“Is This Thing On?”

“Is This Thing On?”

Somewhere in America, at this very moment, there are two men sitting in a barbershop telling one another “I told you so.”

The news stations have made a big deal about Hillary Clinton’s five-second “pregnant pause” where she appears to get choked up at a press conference somewhere between Iowa and New Hampshire while talking about the bumps in the campaign trail.

There are more than likely as many small-minded buffoons in this world that think that she is ill-equipped to be president based on the fact that she is a woman as there are people who are surprised that she showed any sort of emotion at all while the camera was running.

It would be a safe bet to think that there are still some men in this world that think there would be no bigger abomination to our country’s huffed up view of itself than to have a female, who could cry at any moment, sitting in the Oval Office.

It’s sad that there are people that will know nothing of Clinton’s policies and will refuse to vote for her just because she can’t write her own name in the snow, or vote for another certain candidate who has a non-American name and has never checked the “Caucasian” box on job applications.

This however, does not mean that I support Hillary because quite frankly, I don’t. (Not that it’s any of your business, but I don’t want readers to think this is one of those one-sided rants that you read in the letters to the editor, so there’s the disclaimer.) If there are two sides of every story, there are at the very least two versions of every comment.

First off, you get the one that is obviously said into the microphones for all the world to hear, and then there are the ones that aren’t said at all, or with the microphone covered up with the other hand. It’s like we publicly try to be diplomatic with each other, but then sling mud as soon as our opponents leave the room.

That doesn’t necessarily stop at the political pathways or for the people in the public eye who consistently get microphones stuffed in front of their faces. I’m also talking about the everyday “joe blow” whose opinions are spat out into the public realm or even cyberspace in the form of a personal blog.

We talk trash like nobody’s business, but oftentimes the trash that comes out of our mouths we intend it to never be anyone’s business.

Case in point the hypothetical gents sitting in the barbershop. I’m sure that the things that they say to each other about their feelings on subjects would be far more apropos or p.c. if they had a microphone stuffed in front of their faces.

Which I guess raises the question: are we really getting a person’s straight feelings on a certain situation or topic when they are in the public eye.
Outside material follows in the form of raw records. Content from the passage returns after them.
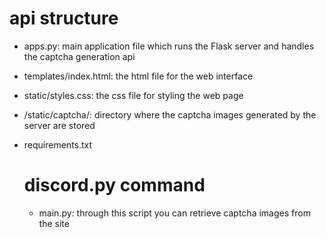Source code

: # api structure
- apps.py: main application file which runs the Flask server and handles the captcha generation api
- templates/index.html: the html file for the web interface
- static/styles.css: the css file for styling the web page
- /static/captcha/: directory where the captcha images generated by the server are stored
- requirements.txt

  # discord.py command
  - main.py: through this script you can retrieve captcha images from the site
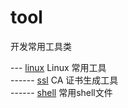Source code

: # tool
开发常用工具类


--- [linux](https://github.com/JefferyJob/tool/tree/master/linux "linux")  Linux 常用工具  
------ [ssl](https://github.com/JefferyJob/tool/tree/master/linux/ssl "ssl") CA 证书生成工具  
------ [shell](https://github.com/JefferyJob/tool/tree/master/linux/shell "shell") 常用shell文件  
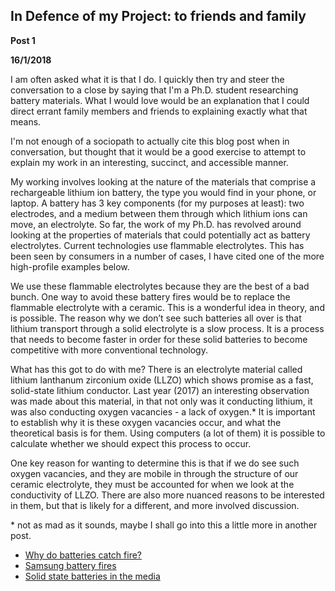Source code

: ## In Defence of my Project: to friends and family

**Post 1**

**16/1/2018**

I am often asked what it is that I do. I quickly then try and steer the conversation to a close by saying that I'm a Ph.D. student researching battery materials. What I would love would be an explanation that I could direct errant family members and friends to explaining exactly what that means. 

I'm not enough of a sociopath to actually cite this blog post when in conversation, but thought that it would be a good exercise to attempt to explain my work in an interesting, succinct, and accessible manner.

My working involves looking at the nature of the materials that comprise a rechargeable lithium ion battery, the type you would find in your phone, or laptop. A battery has 3 key components (for my purposes at least): two electrodes, and a medium between them through which lithium ions can move, an electrolyte. So far, the work of my Ph.D. has revolved around looking at the properties of materials that could potentially act as battery electrolytes. Current technologies use flammable electrolytes. This has been seen by consumers in a number of cases, I have cited one of the more high-profile examples below. 

We use these flammable electrolytes because they are the best of a bad bunch. One way to avoid these battery fires would be to replace the flammable electrolyte with a ceramic. This is a wonderful idea in theory, and is possible. The reason why we don’t see such batteries all over is that lithium transport through a solid electrolyte is a slow process. It is a process that needs to become faster in order for these solid batteries to become competitive with more conventional technology.

What has this got to do with me? There is an electrolyte material called lithium lanthanum zirconium oxide (LLZO) which shows promise as a fast, solid-state lithium conductor. Last year (2017) an interesting observation was made about this material, in that not only was it conducting lithium, it was also conducting oxygen vacancies - a lack of oxygen.* It is important to establish why it is these oxygen vacancies occur, and what the theoretical basis is for them. Using computers (a lot of them) it is possible to calculate whether we should expect this process to occur. 

One key reason for wanting to determine this is that if we do see such oxygen vacancies, and they are mobile in through the structure of our ceramic electrolyte, they must be accounted for when we look at the conductivity of LLZO. There are also more nuanced reasons to be interested in them, but that is likely for a different, and more involved discussion.  

\* not as mad as it sounds, maybe I shall go into this a little more in another post.

* [Why do batteries catch fire?](https://computer.howstuffworks.com/dell-battery-fire.html)     
* [Samsung battery fires](http://www.bbc.co.uk/news/business-38714461)   
* [Solid state batteries in the media](https://www.economist.com/blogs/economist-explains/2017/10/economist-explains-6)  



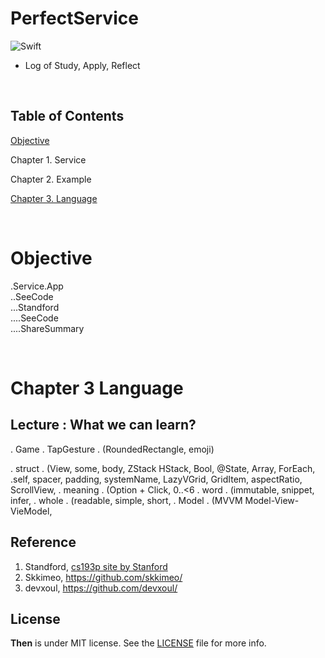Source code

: # PerfectService

![Swift](https://img.shields.io/badge/Swift-5.0-orange.svg)

- Log of Study, Apply, Reflect

<br> 


## Table of Contents

[Objective](#Objective)

Chapter 1. Service

Chapter 2. Example

[Chapter 3. Language](#Chapter-3-Language)




﻿

# Objective 
.Service.App <br> 
..SeeCode <br> 
...Standford <br> 
....SeeCode <br> 
....ShareSummary <br> 


﻿
 
# Chapter 3 Language

## Lecture : What we can learn?

. Game . TapGesture . (RoundedRectangle, emoji)

. struct . (View, some, body, ZStack HStack, Bool, @State, Array, ForEach, \.self, spacer, padding, systemName, LazyVGrid, GridItem, aspectRatio, ScrollView,
. meaning . (Option + Click, 0..<6
. word . (immutable, snippet, infer,
. whole . (readable, simple, short,
. Model . (MVVM Model-View-VieModel,



 
## Reference 
1. Standford, [cs193p site by Stanford](https://cs193p.sites.stanford.edu)
2. Skkimeo, https://github.com/skkimeo/
3. devxoul, https://github.com/devxoul/


## License
**Then** is under MIT license. See the [LICENSE](LICENSE) file for more info.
It’s like that question that Michel Foucault raised when speaking of reality television. “Is it still a true form of reality when people know that they are being taped?”

There are people that get paid to write speeches for politicians and there are people that get paid to help the politicians’ image if it needs a minor tweaking or major overhaul. So in the case of stone-cold Hillary, it has been argued by a few reporters, that some folks in her political camp actually encouraged her to show a sensitive and softer side to gain acceptance amongst female voters. So if that is true, is what we see on television concerning these candidates ever true or is it a contrived ploy at good P.R?
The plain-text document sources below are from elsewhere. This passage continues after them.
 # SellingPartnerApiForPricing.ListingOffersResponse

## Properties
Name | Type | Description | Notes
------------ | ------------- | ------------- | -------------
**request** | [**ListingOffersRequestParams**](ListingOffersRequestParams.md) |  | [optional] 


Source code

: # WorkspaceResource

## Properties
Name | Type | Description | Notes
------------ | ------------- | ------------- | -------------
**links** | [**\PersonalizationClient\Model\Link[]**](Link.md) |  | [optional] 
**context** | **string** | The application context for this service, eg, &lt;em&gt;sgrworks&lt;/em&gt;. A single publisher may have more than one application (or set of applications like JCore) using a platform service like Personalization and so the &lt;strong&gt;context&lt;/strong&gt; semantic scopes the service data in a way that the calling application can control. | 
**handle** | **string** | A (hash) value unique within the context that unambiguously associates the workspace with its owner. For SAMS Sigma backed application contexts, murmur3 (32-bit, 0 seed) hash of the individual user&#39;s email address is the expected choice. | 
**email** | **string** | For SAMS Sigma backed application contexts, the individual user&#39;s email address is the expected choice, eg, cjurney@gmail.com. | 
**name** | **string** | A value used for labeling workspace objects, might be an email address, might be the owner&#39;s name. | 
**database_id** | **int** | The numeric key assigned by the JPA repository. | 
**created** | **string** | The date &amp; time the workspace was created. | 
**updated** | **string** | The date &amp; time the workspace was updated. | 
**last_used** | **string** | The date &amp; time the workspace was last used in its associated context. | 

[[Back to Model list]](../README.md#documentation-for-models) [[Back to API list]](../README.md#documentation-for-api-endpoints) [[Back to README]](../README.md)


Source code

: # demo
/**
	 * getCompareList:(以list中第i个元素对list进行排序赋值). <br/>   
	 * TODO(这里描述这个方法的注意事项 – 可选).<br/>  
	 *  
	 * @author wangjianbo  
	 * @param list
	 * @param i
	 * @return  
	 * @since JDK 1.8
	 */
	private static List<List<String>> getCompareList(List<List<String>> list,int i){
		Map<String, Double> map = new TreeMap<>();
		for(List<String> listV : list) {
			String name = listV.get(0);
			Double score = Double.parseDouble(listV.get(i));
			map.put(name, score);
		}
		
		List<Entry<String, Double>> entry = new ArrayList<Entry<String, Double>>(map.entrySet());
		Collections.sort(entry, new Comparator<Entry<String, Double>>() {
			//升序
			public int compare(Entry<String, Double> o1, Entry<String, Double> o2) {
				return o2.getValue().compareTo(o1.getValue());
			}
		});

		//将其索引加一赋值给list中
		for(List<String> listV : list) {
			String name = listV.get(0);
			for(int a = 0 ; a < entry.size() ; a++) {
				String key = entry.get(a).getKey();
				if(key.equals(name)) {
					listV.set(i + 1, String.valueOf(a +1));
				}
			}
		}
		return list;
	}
Perhaps that’s the problem with this whole process: Nobody is truly believable and we are quick to write someone off at the first negative. When I was a sports journalist and would interview pro athletes after the games in the locker room, there would be hordes of salivating reporters that would be quick to call out a player if they blew the game or had a general lack of effort. It was quite ruthless and these guys were always on the spot and usually facing the press in nothing more than a bath towel.

Politicians on the other hand, often get their questions pre-approved and dance around the questions at hand like they are Al Pacino doing the tango in “Scent of a Woman.” Why don’t we let the sports reporter-types loose on them in and ask the tough questions and not leave the “locker room” until things get answered. Roger Clemens is answering tougher questions on a daily basis from reporters to clear his name from the Mitchell Report than any of the Presidential Candidates are dealing with.

He throws balls and strikes and is fighting for his legacy in order to get into the Hall of Fame while we are trying to find the next leader of the free world.

So what if he took steroids. It’s a freaking game. It’s already been established that the hypodermic needle has been as popular as the batting glove for quite some time, so why the blitz on Clemens, and the toughest question the candidates get is “what makes you the guy/gal?”

How skewed is that?

People say one thing and often mean another. “Read my lips, no new taxes” became something quite different, as did “I did not have sexual relations with that woman.”

There are anti-gay rights gays in political office. There are people that raise money for Afro-American charities like Don Imus, and then say racial slurs on public radio. We live in a world where nothing is what it seems and we are left to try and decide who will screw up the country the least.

Something is wrong with the system and I’m not talking just about vote counting in Florida or the Electoral College.

I guess as the coverage of the Presidential primaries get more intense, we will get to the point where we just won’t care much anymore as we will be desensitized to the issues by stupid media questions, exclusive interviews where they only talk about their small town roots, and their grandiose scheme to fix all of our country’s problems.

I may be a cynic, but I do want the right person to lead our country, and if that means putting the candidates in a towel and bombarding them with tough questions till they’re on the verge of tears, then so be it. Let the best man or woman win, not just the one that raised the most money and has the most corporate backing.

And when they break down on camera, all of us can look to one another and say “I told you so.”